Have they followed the instructions 100%? If it's connected properly and the breaker is on it should come to life!

https://www.tesla.com/en_CA/support/installation-manuals-wall-connector
Failing that, contact Tesla here:

https://www.tesla.com/en_CA/support#contact


----------



## FRC (Aug 4, 2018)

Or schedule mobile service via the app.


----------



## JasonF (Oct 26, 2018)

LookAtThis said:


> I have installed tesla wall connector Gen 3 and all connection for wiring .voltage reading good but when I turned power on light does not come on the white plate, two electrician have checked. is something wrong with the unit? whom do I call for support.

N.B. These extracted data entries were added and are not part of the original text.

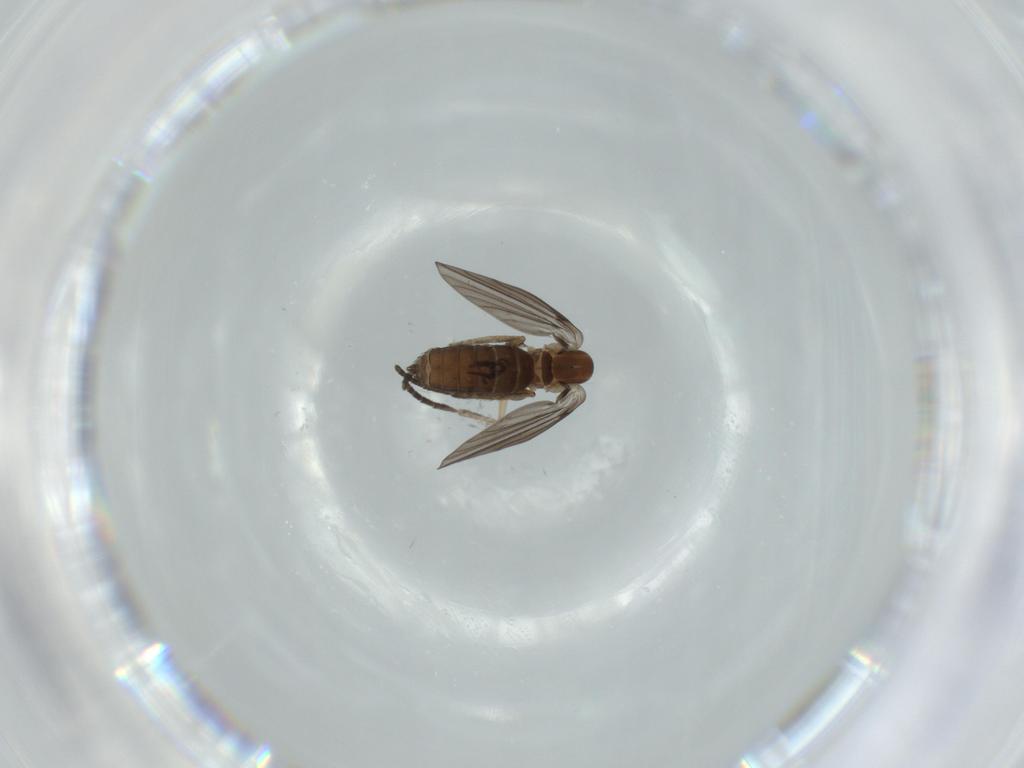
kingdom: Animalia
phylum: Arthropoda
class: Insecta
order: Diptera
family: Psychodidae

This is a 240 volt device, so to check power you have to test the L1 and L2 terminals at the same time - it should be 240-ish volts. Then test L1 to Ground, and L2 to ground, each one of those should be 120-ish volts. If any of those are incorrect, you're missing a phase. There is also a possibility the screw terminals were tightened against the insulation instead of the wiring, and then you would get voltage at the wires, but nothing from the Wall Connector. If all of the voltages look normal but still no power, then Tesla service will have to swap out the face portion of it.

Hopefully I don't have to say be careful what you touch, and if you tighten the terminals, turn the circuit breaker off first.


----------